We do however go to the local butcher for our meat.  I can hear people saying “the butchers are well expensive!” and I do agree, however I am a firm believer of keeping local shops busy and open.  The other reason we use our very local butcher (100 metres away from Casa De Hyde) is the quality is loads better.  Take a chicken for example, we strip the bird down to the very bare bone, making use of everything, giblets included.  The amount of meat we get off a butcher bought chicken nearly doubles the meat from a supermarket, I promise.  The meat does us about 3 or 4 different meals with a few bits that I use for the following meal.20140929-chicken-stock-vicky-wasik-13.jpg

After the chicken is stripped down, the carcass goes straight into a pan of boiling water and left to simmer for about an hour.  Sieve the contents of the pan and you can freeze the stock for another day or use straight away.

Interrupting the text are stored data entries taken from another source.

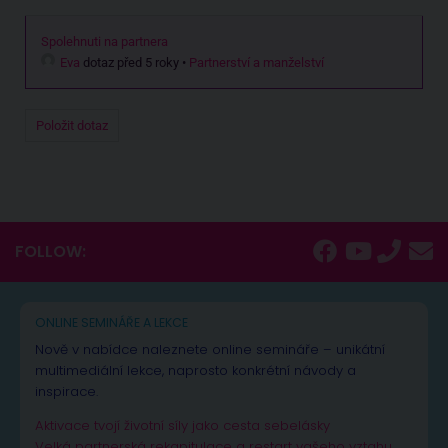
Spolehnuti na partnera
Eva
dotaz před 5 roky
•
Partnerství a manželství
Položit dotaz
FOLLOW:
ONLINE SEMINÁŘE A LEKCE
Nově v nabídce naleznete online semináře – unikátní
multimediální lekce, naprosto konkrétní návody a
inspirace.
Aktivace tvojí životní síly jako cesta sebelásky
Velká partnerská rekapitulace a restart vašeho vztahu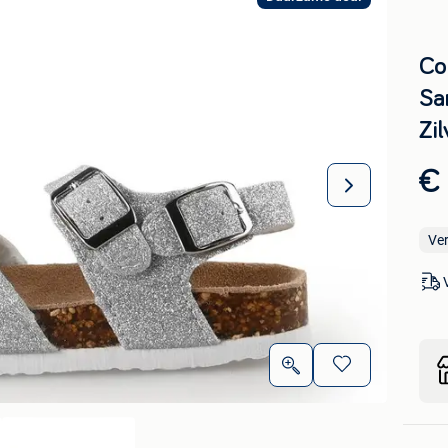
Col
Sa
Zil
€ 
Ve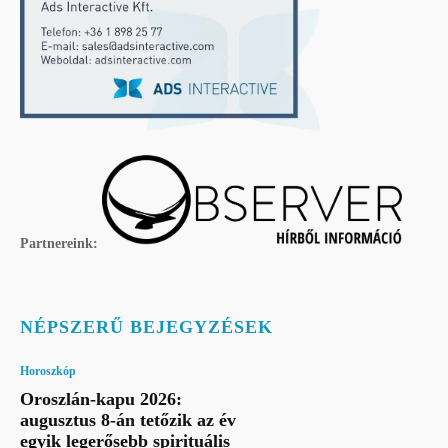
Partnereink:
NÉPSZERŰ BEJEGYZÉSEK
Horoszkóp
Oroszlán-kapu 2026:
augusztus 8-án tetőzik az év
egyik legerősebb spirituális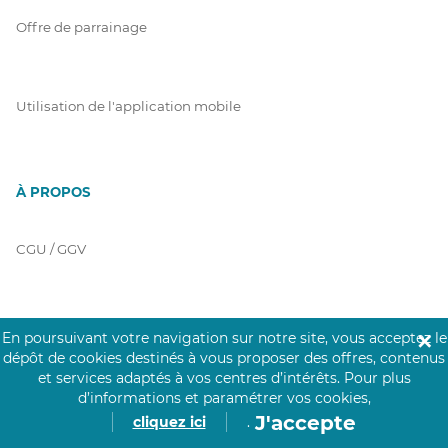
Offre de parrainage
Utilisation de l'application mobile
À PROPOS
CGU / GGV
Charte Click&Care
En poursuivant votre navigation sur notre site, vous acceptez le
✕
dépôt de cookies destinés à vous proposer des offres, contenus
et services adaptés à vos centres d’intérêts.
Pour plus
d’informations et paramétrer vos cookies,
Code de Déontologie
J'accepte
cliquez ici
.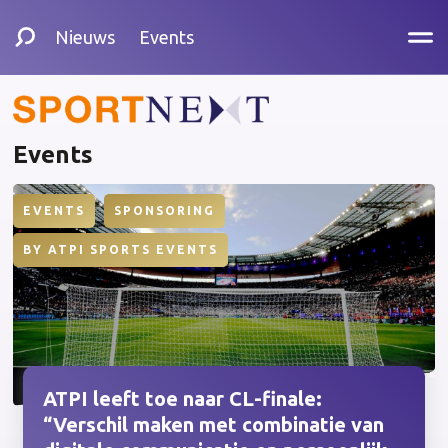
Nieuws
Events
Events
EVENTS
SPONSORING
BY
ATPI SPORTS EVENTS
ATPI leeft toe naar CL-finale:
“Verschil maken met combinatie van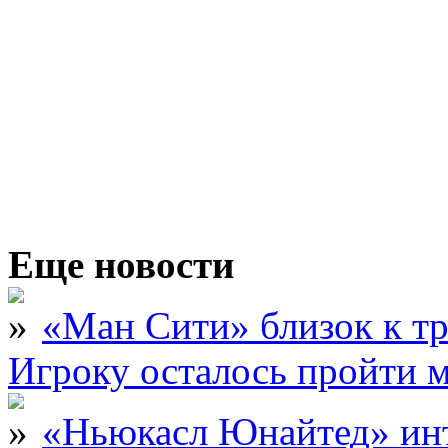
Еще новости
«Ман Сити» близок к тр
Игроку осталось пройти 
«Ньюкасл Юнайтед» инт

I whacked the stock into a large pan and added boiling water.  A half-used bag of egg noodles took the plunge at this point and some red pepper and spring onion from the freezer was added.  I stole some of the prepped veg from the planned Sunday dinner and put in the pan.  We picked some early wild garlic the day before so I chopped that up and threw that in too.  A frozen green chili was chopped up into very small pieces and went in too.  My other half is not partial to chicken leg meat (I know she’s a bit weird) so seeing as this pot is for me only, shredded everything but breast meat went in with seasoning to taste.  Boiled until the noodles were cooked and the jobs a good ‘un!



As you see by the pictures I got 4 takeaway sized portions from this pot which I use for my baits at work.  While most of my work mates are forking our £3-£4 a meal from the local eatery, I’ve spent about 70 pence on the noodles, plus the leftovers probably costing about 50 pence a tub.  Plus, you know exactly where all the food is from as its been cooked from scratch.